L’ouvrage n’apprendra certes rien aux professionnels auxquels il n’est d’ailleurs pas destiné (encore que d’aucuns d’entre eux, placés dans la même position que Fabrice del Dongo à la bataille de Waterloo, n’aient pas forcément une vue exhaustive de l’institution) mais il vise le lecteur moyen de toute condition, sans limiter le sujet au seul hexagone. Chez nous, et sans doute ailleurs, avec la suppression-suspension de la conscription, la vue militaire certes incomplète mais bien ancrée des citoyens mâles (y compris de nos dirigeants actuels et à venir) va tendre à disparaître. On ne distinguera plus guère une « mitraillette » d’une mitrailleuse ni un maréchal-des-logis d’un colonel et, plus grave, les questions de défense seront absentes (si ce n’est déjà le cas) des débats d’une campagne électorale.
L’auteur présente son étude en deux parties, consacrées respectivement aux équipements, au sens large du terme, et à leur emploi. On aurait pu imaginer l’ordre inverse mais qu’importe ? En premier, la revue des armements, offensifs et défensifs, très complète, ne néglige ni les mortiers, ni les vedettes rapides, ni les drones et s’étend aux instruments de la logistique et même à la psychologie. Elle mentionne la notion de système d’armes et insiste sur la rapidité de l’évolution surtout en temps de guerre. Elle décrit les étapes de la vie d’un matériel, de la conception à la mise en service et à l’obsolescence, au fond toujours les mêmes mutatis mutandis qu’il s’agisse d’un pistolet automatique ou d’un porte-avions ! Elle prend soin d’avertir que de nombreux moyens ne sont à la portée que de grands États, dont la France (alors que « cent millions de Kalach » parsèment la planète), mais aussi que certains, comme les chars lourds ou les bombardiers géants, onéreux mais adaptés à un contexte donné (par exemple la guerre froide), voient leur intérêt diminuer avec la transformation de la conjoncture mondiale.
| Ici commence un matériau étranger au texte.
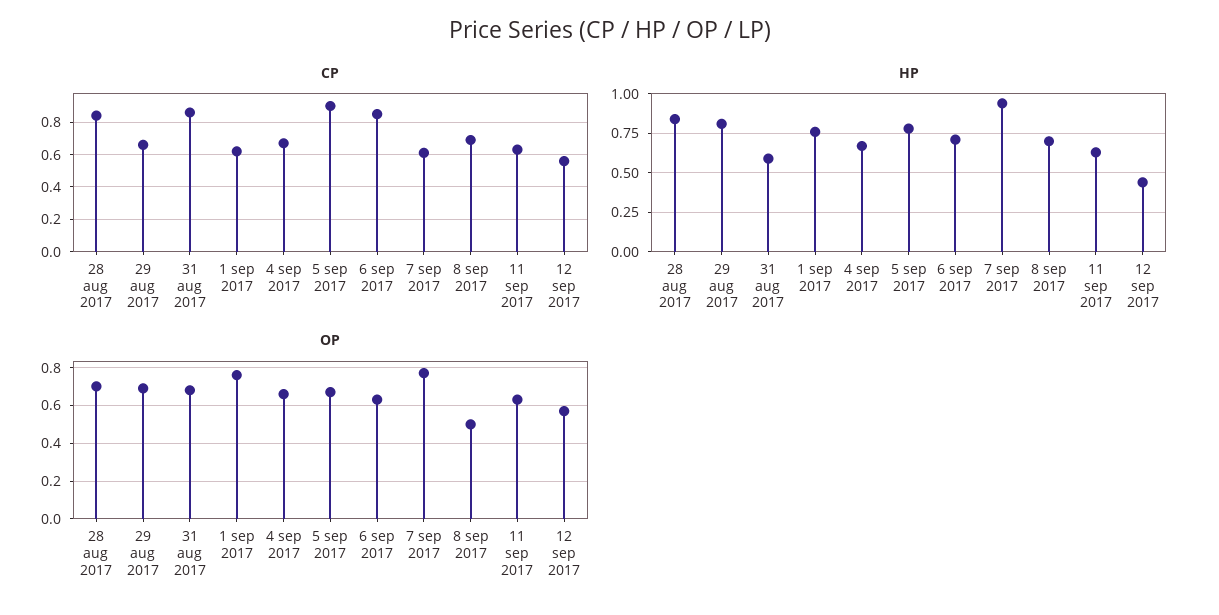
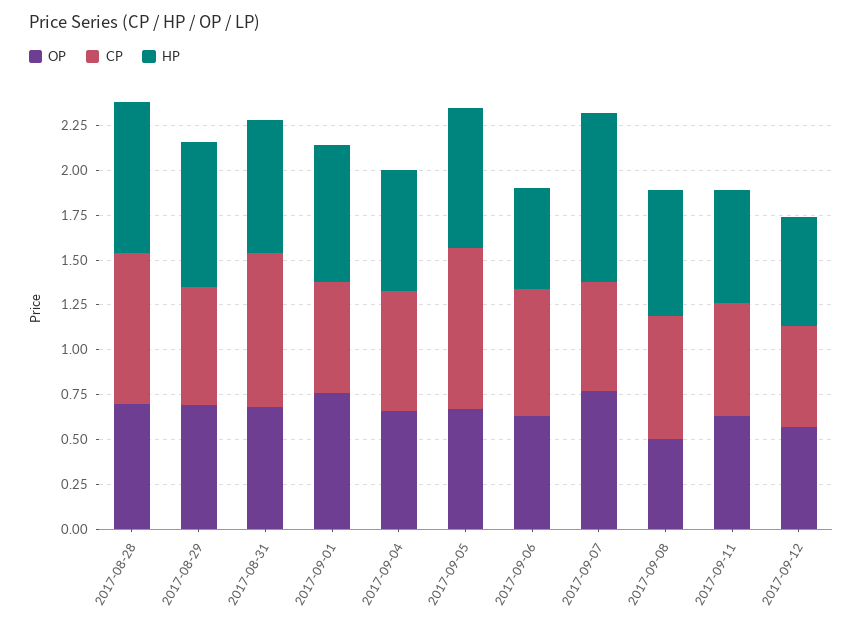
  {
    "CP": {
      "28 aug 2017": 0.85,
      "29 aug 2017": 0.65,
      "31 aug 2017": 0.85,
      "1 sep 2017": 0.6,
      "4 sep 2017": 0.65,
      "5 sep 2017": 0.9,
-     "6 sep 2017": 0.85,
+     "6 sep 2017": 0.7,
      "7 sep 2017": 0.6,
      "8 sep 2017": 0.7,
      "11 sep 2017": 0.65,
      "12 sep 2017": 0.55
    },
    "HP": {
      "28 aug 2017": 0.85,
      "29 aug 2017": 0.8,
-     "31 aug 2017": 0.6,
+     "31 aug 2017": 0.75,
      "1 sep 2017": 0.75,
      "4 sep 2017": 0.65,
      "5 sep 2017": 0.8,
-     "6 sep 2017": 0.7,
+     "6 sep 2017": 0.55,
      "7 sep 2017": 0.95,
      "8 sep 2017": 0.7,
      "11 sep 2017": 0.65,
-     "12 sep 2017": 0.45
+     "12 sep 2017": 0.6
    },
    "OP": {
      "28 aug 2017": 0.7,
      "29 aug 2017": 0.7,
      "31 aug 2017": 0.7,
      "1 sep 2017": 0.75,
      "4 sep 2017": 0.65,
      "5 sep 2017": 0.65,
      "6 sep 2017": 0.65,
      "7 sep 2017": 0.75,
      "8 sep 2017": 0.5,
      "11 sep 2017": 0.65,
      "12 sep 2017": 0.55
    }
  }

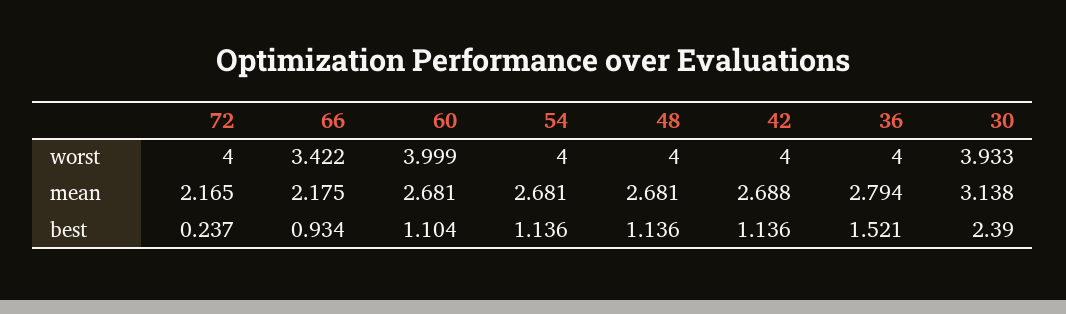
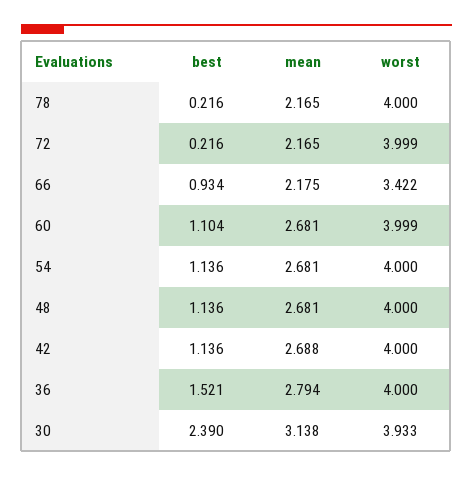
  {
    "72": {
-     "worst": 4,
+     "worst": 3.999,
      "mean": 2.165,
-     "best": 0.237
+     "best": 0.216
    },
    "66": {
      "worst": 3.422,
      "mean": 2.175,
      "best": 0.934
    },
    "60": {
      "worst": 3.999,
      "mean": 2.681,
      "best": 1.104
    },
    "54": {
      "worst": 4,
      "mean": 2.681,
      "best": 1.136
    },
    "48": {
      "worst": 4,
      "mean": 2.681,
      "best": 1.136
    },
    "42": {
      "worst": 4,
      "mean": 2.688,
      "best": 1.136
    },
    "36": {
      "worst": 4,
      "mean": 2.794,
      "best": 1.521
    },
    "30": {
      "worst": 3.933,
      "mean": 3.138,
      "best": 2.39
-   }
+   },
+   "78": {
+     "best": 0.216,
+     "mean": 2.165,
+     "worst": 4
+   }
  }

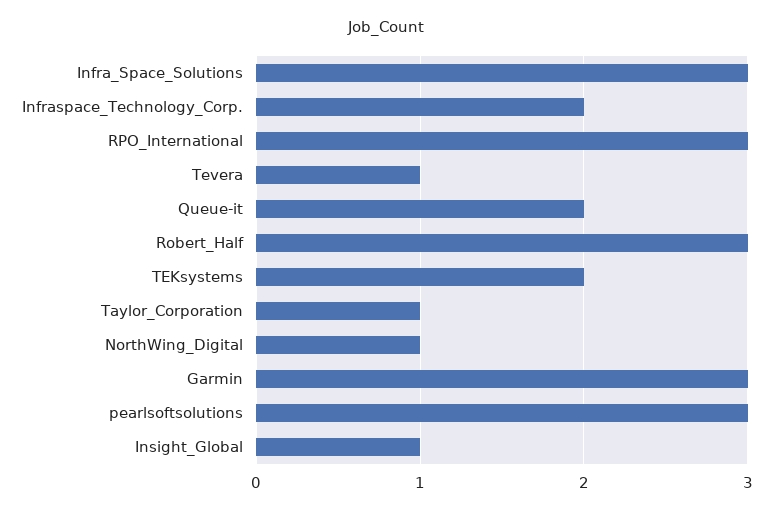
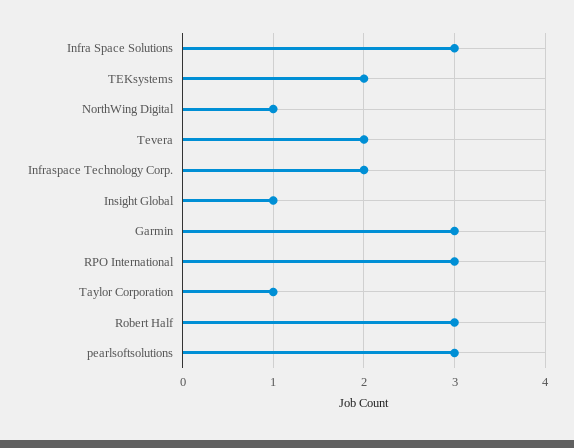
  {
    "Infra_Space_Solutions": 3,
    "Infraspace_Technology_Corp.": 2,
    "RPO_International": 3,
-   "Tevera": 1,
+   "Tevera": 2,
-   "Queue-it": 2,
    "Robert_Half": 3,
    "TEKsystems": 2,
    "Taylor_Corporation": 1,
    "NorthWing_Digital": 1,
    "Garmin": 3,
    "pearlsoftsolutions": 3,
    "Insight_Global": 1
  }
On note le même souci de ne rien oublier dans la seconde partie, par ailleurs plus hétérogène. Celle-ci expose les particularités du capital humain militaire : esprit de corps, mobilité, avancement, féminisation, etc. Et pourquoi pas nos amis les animaux, héritiers des oies du Capitole ! Elle trace également, non sans ambition, les grandes lignes des domaines stratégique et budgétaire, y compris dans le cadre des alliances.
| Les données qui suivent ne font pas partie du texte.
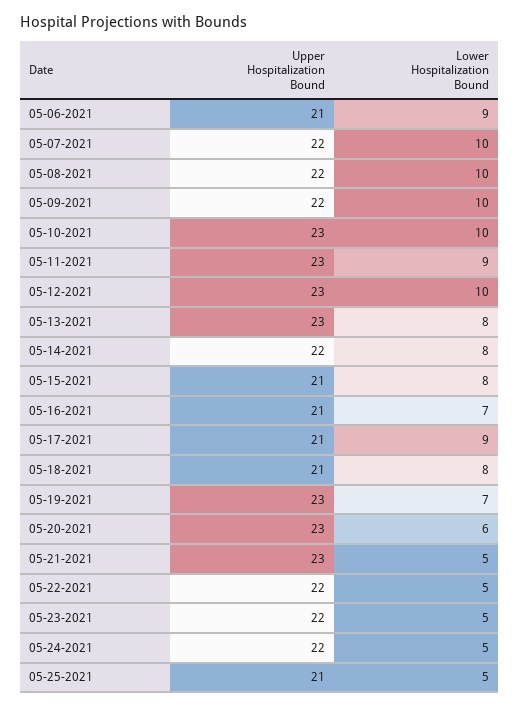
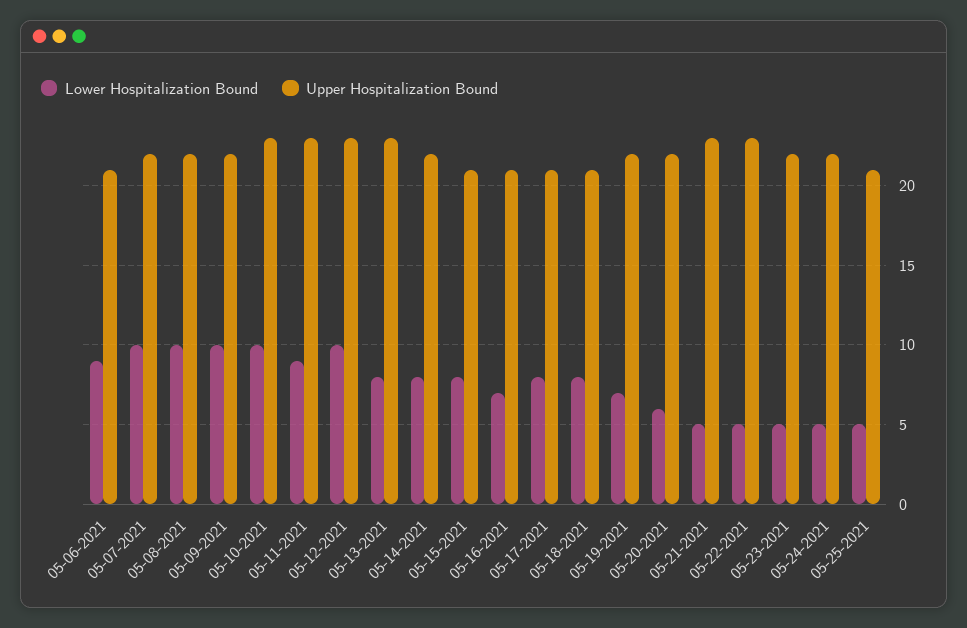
  {
    "Upper Hospitalization Bound": {
      "05-06-2021": 21,
      "05-07-2021": 22,
      "05-08-2021": 22,
      "05-09-2021": 22,
      "05-10-2021": 23,
      "05-11-2021": 23,
      "05-12-2021": 23,
      "05-13-2021": 23,
      "05-14-2021": 22,
      "05-15-2021": 21,
      "05-16-2021": 21,
      "05-17-2021": 21,
      "05-18-2021": 21,
-     "05-19-2021": 23,
+     "05-19-2021": 22,
-     "05-20-2021": 23,
+     "05-20-2021": 22,
      "05-21-2021": 23,
-     "05-22-2021": 22,
+     "05-22-2021": 23,
      "05-23-2021": 22,
      "05-24-2021": 22,
      "05-25-2021": 21
    },
    "Lower Hospitalization Bound": {
      "05-06-2021": 9,
      "05-07-2021": 10,
      "05-08-2021": 10,
      "05-09-2021": 10,
      "05-10-2021": 10,
      "05-11-2021": 9,
      "05-12-2021": 10,
      "05-13-2021": 8,
      "05-14-2021": 8,
      "05-15-2021": 8,
      "05-16-2021": 7,
-     "05-17-2021": 9,
+     "05-17-2021": 8,
      "05-18-2021": 8,
      "05-19-2021": 7,
      "05-20-2021": 6,
      "05-21-2021": 5,
      "05-22-2021": 5,
      "05-23-2021": 5,
      "05-24-2021": 5,
      "05-25-2021": 5
    }
  }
On pourra toujours, en cours de lecture, se demander pourquoi la cartographie relève d’un usage « immodéré » ou si tous les officiers « assurent la direction au sommet de la hiérarchie ». Les vieux recruteurs avaleront mal l’affirmation, si souvent admise mais fausse selon laquelle « les exemptions de service national sont devenues de plus en plus fréquentes, surtout au profit des classes les plus aisées ». Ce ne sont que broutilles.
Clair, de lecture facile, ce « manuel » mérite une large diffusion afin d’éviter bien des préjugés et des clichés.